In the rest of this brief but scintillating essay, Lewis warns that equality can become poisonous when it is extended beyond its legitimate sphere. While “it would be wicked folly to restore…old inequalities on the legal or external plane,” he argues that “under the necessary covering of legal equality, the whole hierarchical dance and harmony of our deep and joyously spiritual inequalities should be” kept “alive.” In this way, Lewis deepens and enriches the best of liberalism by drawing on classical and Christian wisdom, the moral capital of the ages, so to speak.
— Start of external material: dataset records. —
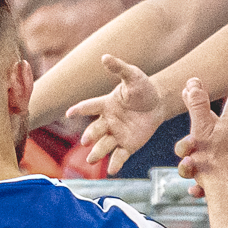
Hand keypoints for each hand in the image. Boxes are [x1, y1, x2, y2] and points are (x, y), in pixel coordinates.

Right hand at [69, 56, 166, 175]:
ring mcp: (116, 134)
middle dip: (90, 135)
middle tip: (86, 141)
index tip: (69, 113)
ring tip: (90, 159)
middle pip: (95, 129)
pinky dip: (115, 163)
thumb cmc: (142, 87)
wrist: (157, 103)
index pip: (89, 106)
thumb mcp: (132, 76)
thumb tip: (105, 56)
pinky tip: (111, 170)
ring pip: (104, 144)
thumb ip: (119, 68)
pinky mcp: (128, 145)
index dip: (79, 109)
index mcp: (105, 104)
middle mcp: (107, 121)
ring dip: (97, 152)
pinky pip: (119, 155)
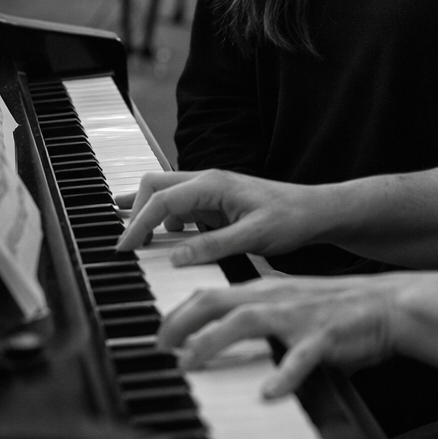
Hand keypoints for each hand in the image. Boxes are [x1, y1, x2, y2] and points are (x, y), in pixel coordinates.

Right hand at [115, 169, 321, 264]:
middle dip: (135, 212)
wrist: (315, 212)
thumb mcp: (254, 236)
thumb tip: (175, 257)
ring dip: (148, 215)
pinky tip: (165, 239)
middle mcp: (208, 181)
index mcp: (213, 183)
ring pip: (165, 195)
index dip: (137, 224)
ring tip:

Without it, equality will readily undergo “diabolical” distortions, as Lewis makes clear in “Screwtape Proposes a Toast,” the delightful postscript to The Screwtape Letters that he finished writing in the year before his death in 1963.
In the speech that accompanies his toast “at the annual dinner of the Tempters’ Training College for young Devils,” the senior devil Screwtape reflects on the paucity of gastronomic delights—human souls!—for Satan’s minions in an age of profound spiritual mediocrity. The “lukewarm casserole of Adulterers” is hardly a culinary delight, and “great sinners” and “great Saints” are increasingly hard to find. Much of the human race, alas, has been reduced “to the level of ciphers.” But Screwtape finds solace in the promise of envy and unhinged egalitarianism in a democratic age.
Screwtape points out that democracy has become much more (and less) than a tolerably good way of organizing a political community, becoming a leveling claim that “I’m as good as you” whatever I do or say. In this connection, Screwtape reminds the young diabolic tempters never to mention Aristotle’s question from Book V of the Politics “whether ‘democratic behavior’ means the behavior that democracies like or the behavior that will preserve a democracy.” To remind democratic man of that question is to suggest to them “that these need not be the same.” Screwtape also states that while envy is as old as the human race, “the incantatory use of the word democratic” gives it a deceptive cover. The “fear of being undemocratic” saps both virtue and initiative and undermines authentic individuality.
One of Lewis’s deepest insights is that a radicalized, hyper-egalitarian democracy can more efficiently fulfill the age-old dream of the tyrant to level, flatten, debase, and tyrannize. Here too Aristotle helps. Screwtape alludes to Book V of the Politics where Aristotle gives an account of one tyrant instructing another tyrant about how to preserve his rule by lopping off heads of corn in a field to the same level. “Cut them down to a level; all slaves, all ciphers, all nobodies. All equals.” A debased democracy can do the work of tyranny through a “tyranny” all its own. Screwtape also makes clear that the ultimate goal of their diabolical efforts is not only the degradation of society but also the damnation of souls. Salvation is the true aim of all souls, including democratic souls. Via Screwtape, Lewis’s artful instruction is complete.
In delightful and charming literary forms, C.S. Lewis conveys moral and political insights that remain all the more true for being so profoundly countercultural. I recommend his writings and insights to those who are tired of the loud voices that dominate the public square and who wish to think about politics and the soul freed from contemporary blinders and distractions. C.S. Lewis the “political philosopher” remains well worth exploring, not to mention discovering, as it were, for the first time.